§ Prompt: Write out every line exactly, from the start of the records below to the line with "root of tail: (695, 606)", and stop there. Don't write out the pictures.

··········

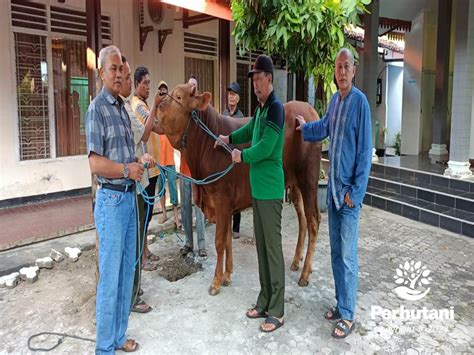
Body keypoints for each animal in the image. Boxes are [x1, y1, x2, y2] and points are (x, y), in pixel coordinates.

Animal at [156, 83, 322, 294]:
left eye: (178, 96)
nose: (157, 105)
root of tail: (308, 108)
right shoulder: (224, 206)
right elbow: (227, 240)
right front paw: (227, 275)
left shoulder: (221, 200)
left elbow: (220, 242)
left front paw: (216, 282)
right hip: (295, 184)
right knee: (303, 219)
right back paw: (295, 261)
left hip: (309, 180)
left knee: (314, 221)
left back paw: (305, 274)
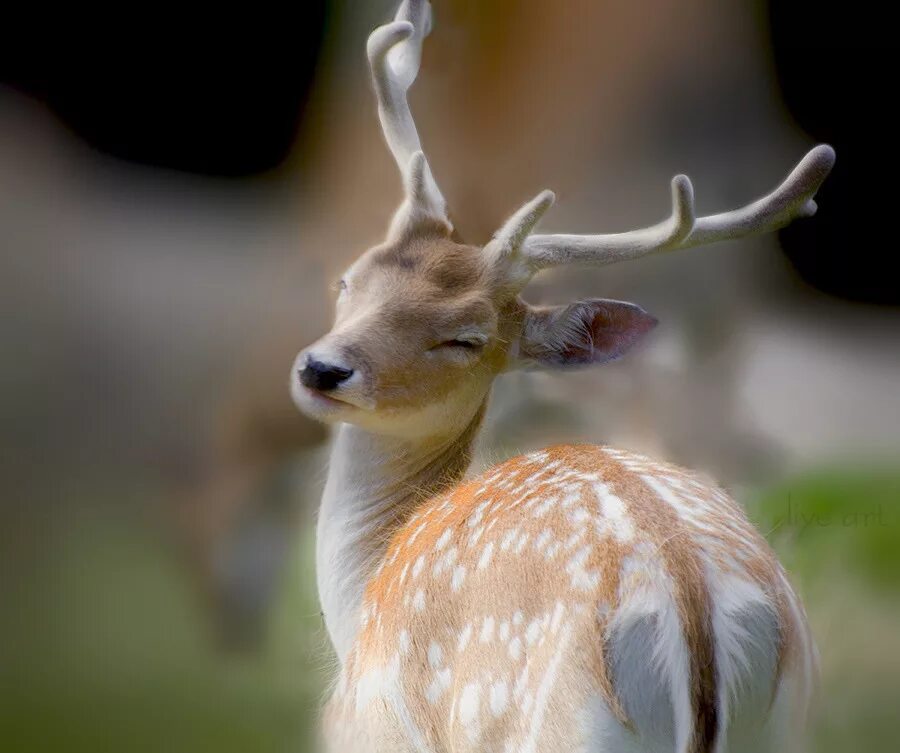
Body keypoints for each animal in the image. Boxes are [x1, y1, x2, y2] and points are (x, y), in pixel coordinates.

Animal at [292, 2, 832, 748]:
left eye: (465, 338)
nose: (322, 368)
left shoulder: (371, 728)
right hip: (792, 717)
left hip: (557, 724)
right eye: (350, 279)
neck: (360, 594)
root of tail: (695, 606)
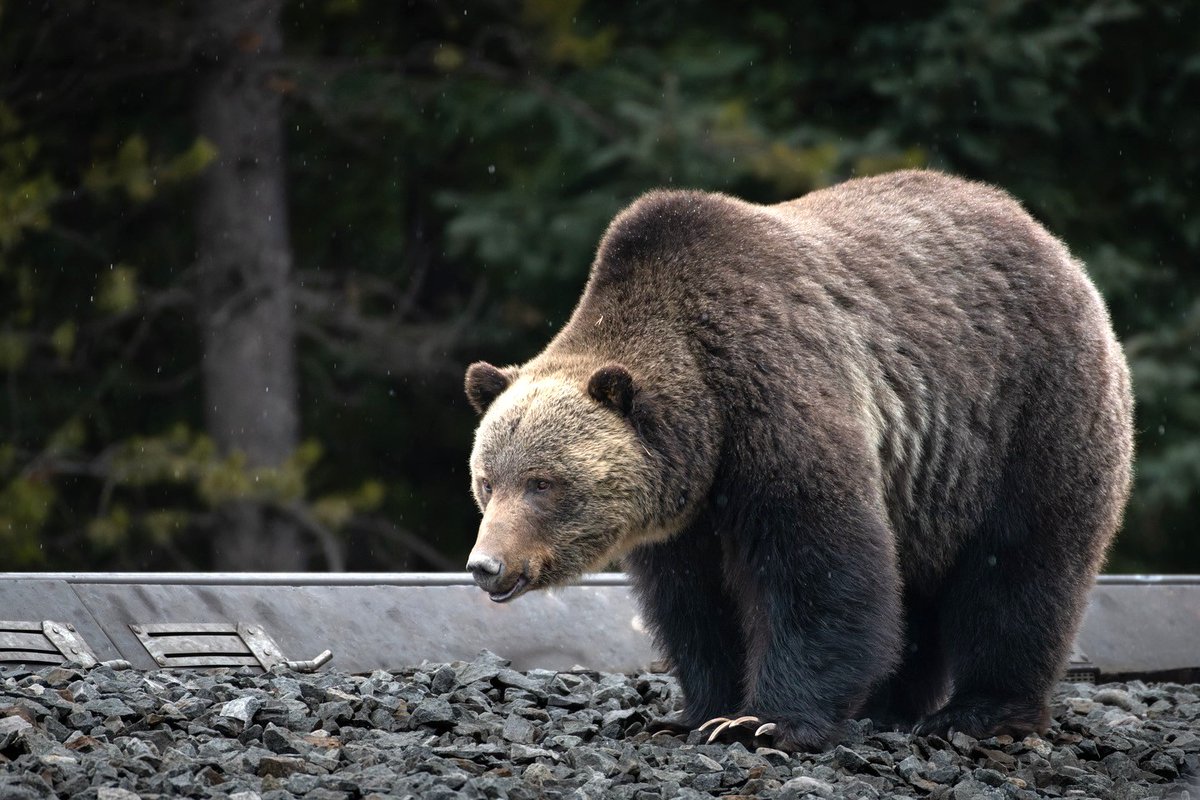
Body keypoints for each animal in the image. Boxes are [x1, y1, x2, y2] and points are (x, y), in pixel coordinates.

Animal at [460, 169, 1132, 753]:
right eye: (486, 482)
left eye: (543, 483)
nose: (485, 565)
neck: (706, 428)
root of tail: (1052, 244)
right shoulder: (687, 518)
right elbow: (697, 605)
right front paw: (696, 713)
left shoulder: (778, 405)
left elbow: (818, 570)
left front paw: (765, 722)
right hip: (929, 490)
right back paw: (886, 705)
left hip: (1026, 416)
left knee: (1018, 570)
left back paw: (978, 713)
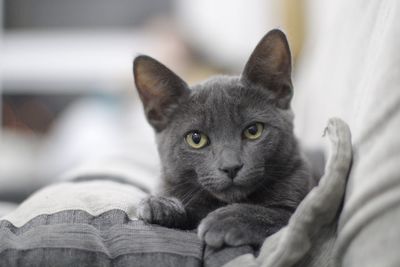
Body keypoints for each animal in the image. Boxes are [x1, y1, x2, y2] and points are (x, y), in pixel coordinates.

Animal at [133, 29, 314, 249]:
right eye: (196, 139)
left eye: (253, 130)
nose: (231, 167)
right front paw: (159, 204)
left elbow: (281, 215)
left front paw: (227, 220)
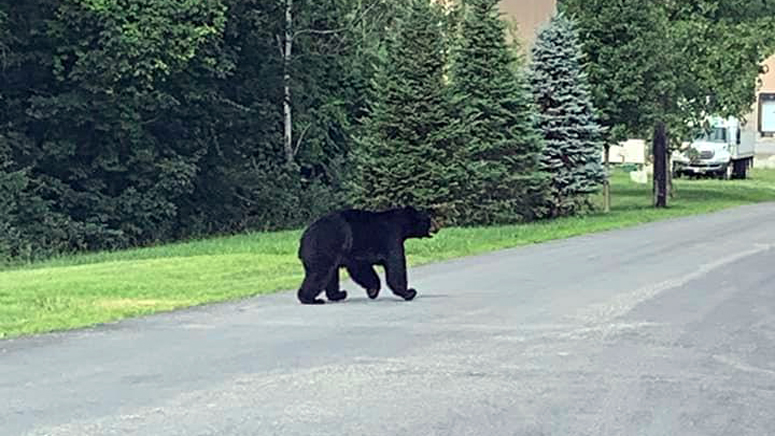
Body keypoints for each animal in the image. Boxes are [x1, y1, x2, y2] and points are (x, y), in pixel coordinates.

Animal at [298, 206, 440, 304]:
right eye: (429, 219)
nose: (437, 227)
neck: (401, 225)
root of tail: (303, 238)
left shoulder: (356, 255)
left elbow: (362, 268)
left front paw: (372, 290)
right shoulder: (391, 239)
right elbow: (395, 266)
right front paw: (409, 292)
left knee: (331, 274)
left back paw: (338, 294)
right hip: (325, 247)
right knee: (319, 273)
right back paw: (310, 299)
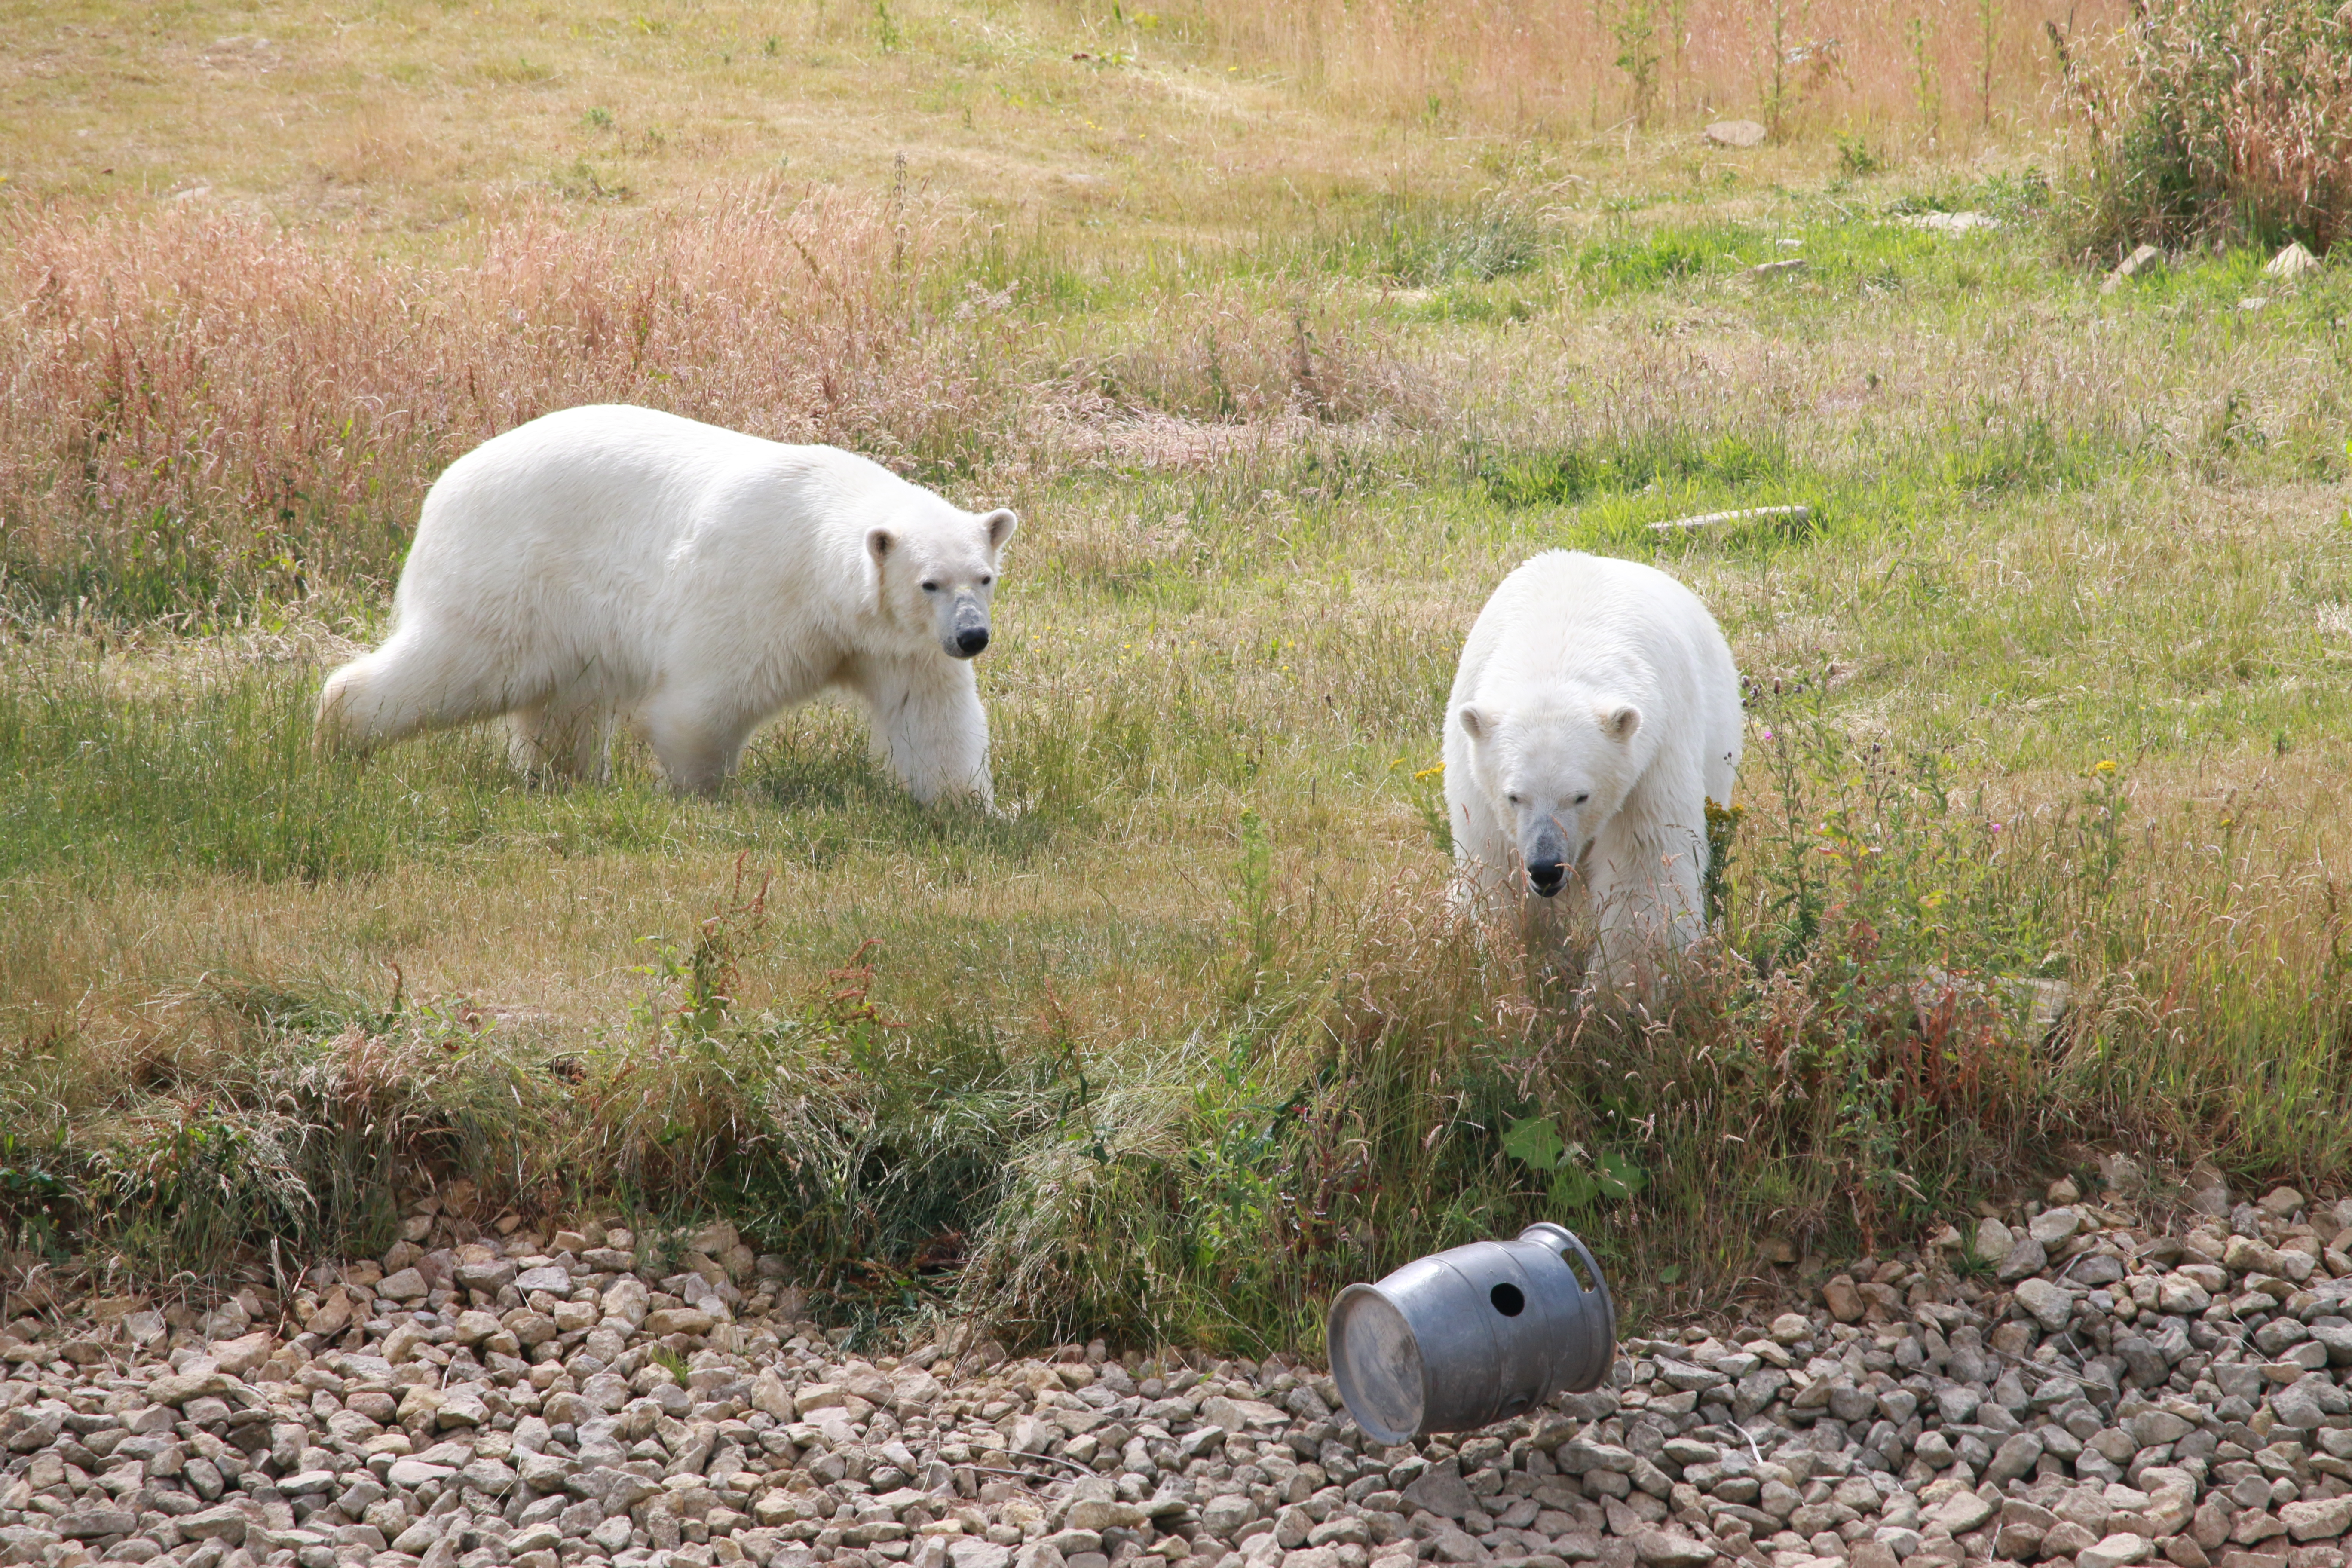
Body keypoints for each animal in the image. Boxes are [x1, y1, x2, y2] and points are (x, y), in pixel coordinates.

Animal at [317, 404, 1016, 804]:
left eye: (982, 578)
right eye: (928, 582)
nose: (971, 638)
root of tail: (442, 487)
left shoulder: (897, 641)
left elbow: (930, 716)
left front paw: (973, 808)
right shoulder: (759, 590)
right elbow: (702, 705)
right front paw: (705, 795)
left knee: (561, 699)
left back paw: (566, 777)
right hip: (511, 571)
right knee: (463, 661)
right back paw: (340, 732)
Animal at [1430, 554, 1750, 983]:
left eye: (1581, 796)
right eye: (1514, 796)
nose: (1546, 870)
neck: (1558, 638)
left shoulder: (1652, 752)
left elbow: (1643, 865)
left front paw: (1630, 982)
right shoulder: (1477, 778)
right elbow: (1494, 863)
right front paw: (1507, 958)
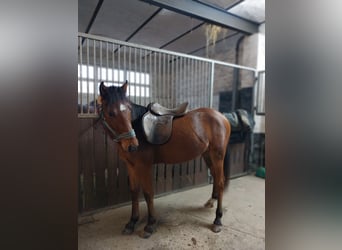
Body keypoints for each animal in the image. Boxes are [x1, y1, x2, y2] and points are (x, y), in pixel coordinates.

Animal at [97, 81, 231, 238]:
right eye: (111, 113)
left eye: (129, 110)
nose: (133, 145)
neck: (138, 128)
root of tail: (222, 117)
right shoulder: (131, 166)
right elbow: (134, 192)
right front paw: (131, 222)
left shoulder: (144, 166)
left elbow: (148, 193)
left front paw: (150, 225)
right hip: (208, 155)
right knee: (216, 178)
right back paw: (211, 202)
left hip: (217, 156)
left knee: (220, 183)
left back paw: (217, 220)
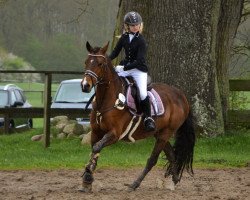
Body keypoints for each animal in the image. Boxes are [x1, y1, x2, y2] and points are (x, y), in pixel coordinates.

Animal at [80, 41, 195, 192]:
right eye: (86, 62)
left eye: (100, 63)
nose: (85, 86)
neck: (106, 100)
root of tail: (181, 96)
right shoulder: (96, 132)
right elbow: (94, 150)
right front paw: (87, 179)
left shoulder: (115, 134)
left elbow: (96, 148)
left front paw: (88, 175)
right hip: (160, 133)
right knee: (171, 154)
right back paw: (174, 180)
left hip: (166, 133)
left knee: (152, 160)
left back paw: (135, 184)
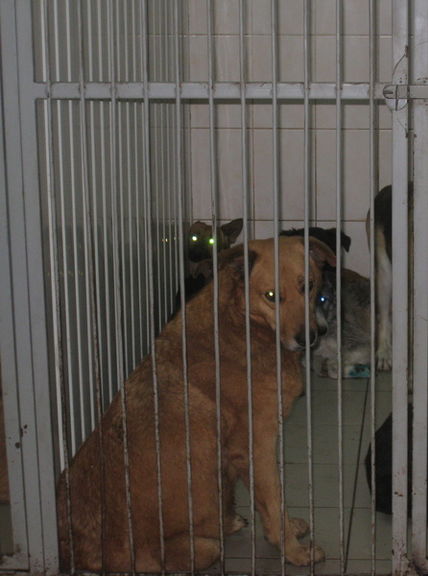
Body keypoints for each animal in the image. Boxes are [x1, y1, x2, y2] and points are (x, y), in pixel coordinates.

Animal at [58, 236, 335, 571]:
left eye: (308, 286)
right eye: (271, 296)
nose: (310, 338)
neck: (242, 323)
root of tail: (76, 549)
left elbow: (259, 503)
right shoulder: (258, 448)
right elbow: (273, 504)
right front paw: (294, 552)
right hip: (196, 549)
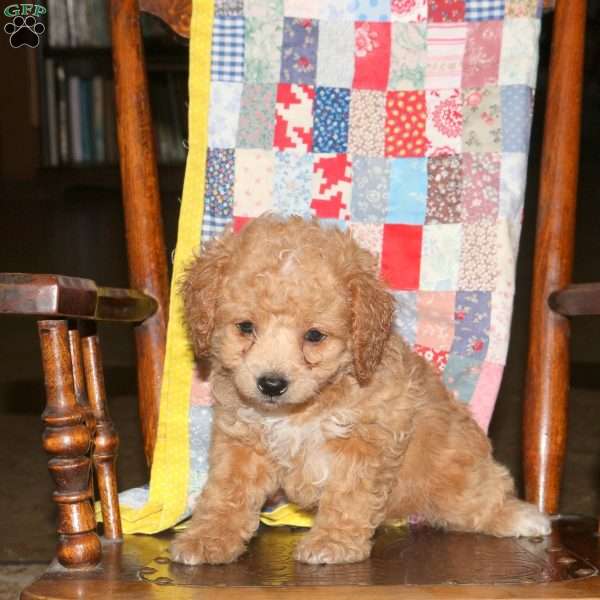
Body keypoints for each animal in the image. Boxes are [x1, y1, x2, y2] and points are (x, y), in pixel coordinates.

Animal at [171, 217, 552, 568]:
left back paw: (520, 517)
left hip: (454, 475)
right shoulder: (241, 441)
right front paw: (207, 538)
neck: (305, 406)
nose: (272, 384)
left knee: (484, 493)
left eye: (314, 336)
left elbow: (347, 495)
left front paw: (333, 543)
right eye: (245, 327)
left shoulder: (364, 441)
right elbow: (227, 493)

··········

§ Task answer:
Body keypoints for each animal in the image. Boxes are [x1, y1, x2, y2] and points are (x, y), in pixel coordinates.

Animal at [156, 83, 322, 294]:
left eye: (178, 96)
nose: (157, 105)
root of tail: (308, 108)
right shoulder: (224, 206)
right elbow: (227, 240)
right front paw: (227, 275)
left shoulder: (221, 200)
left elbow: (220, 242)
left front paw: (216, 282)
right hip: (295, 184)
right knee: (303, 219)
right back paw: (295, 261)
left hip: (309, 180)
left knee: (314, 221)
left back paw: (305, 274)
Body keypoints for each animal in the image. Boxes are [x1, y1, x2, y2] and points are (x, y), in pixel coordinates.

Animal at [292, 2, 832, 748]:
left eye: (465, 338)
nose: (322, 368)
left shoulder: (371, 728)
right hip: (792, 717)
left hip: (557, 724)
right eye: (350, 279)
neck: (360, 594)
root of tail: (695, 606)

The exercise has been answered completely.